__Exercise brief__
Identify every line in the rows below that contains the word "datos", and copy each of those lines in full.

** Opening The data block **

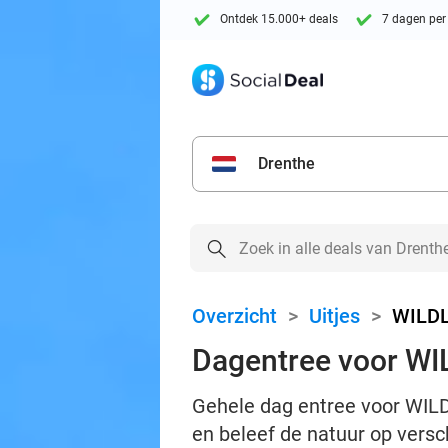
Ontdek 15.000+ deals
7 dagen per
Drenthe
Overzicht
>
Uitjes
>
WILDL
Dagentree voor W
Gehele dag entree voor WIL
en beleef de natuur op vers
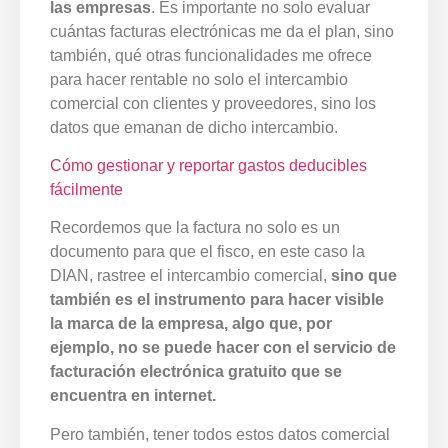
las empresas
. Es importante no solo evaluar
cuántas facturas electrónicas me da el plan, sino
también, qué otras funcionalidades me ofrece
para hacer rentable no solo el intercambio
comercial con clientes y proveedores, sino los
datos que emanan de dicho intercambio.
Cómo gestionar y reportar gastos deducibles
fácilmente
Recordemos que la factura no solo es un
documento para que el fisco, en este caso la
DIAN, rastree el intercambio comercial,
sino que
también es el instrumento para hacer visible
la marca de la empresa, algo que, por
ejemplo, no se puede hacer con el servicio de
facturación electrónica gratuito que se
encuentra en internet.
Pero también, tener todos estos datos comercial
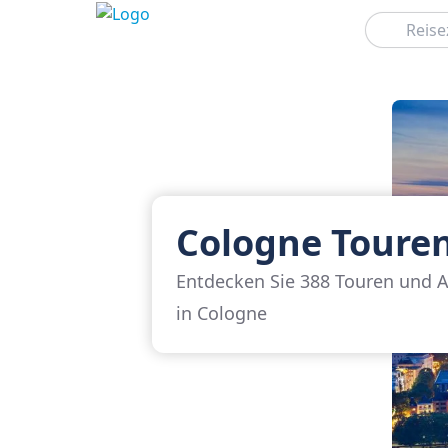
Suchen
Cologne Toure
Entdecken Sie 388 Touren und A
in Cologne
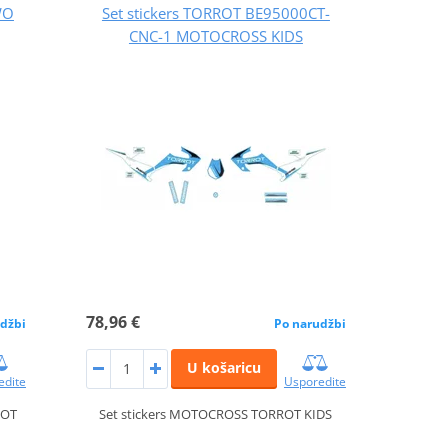
WO
Set stickers TORROT BE95000CT-
CNC-1 MOTOCROSS KIDS
78,96 €
džbi
Po narudžbi
U košaricu
edite
Usporedite
ROT
Set stickers MOTOCROSS TORROT KIDS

** Closing The data block **

__Task solution__
datos que emanan de dicho intercambio.
Pero también, tener todos estos datos comercial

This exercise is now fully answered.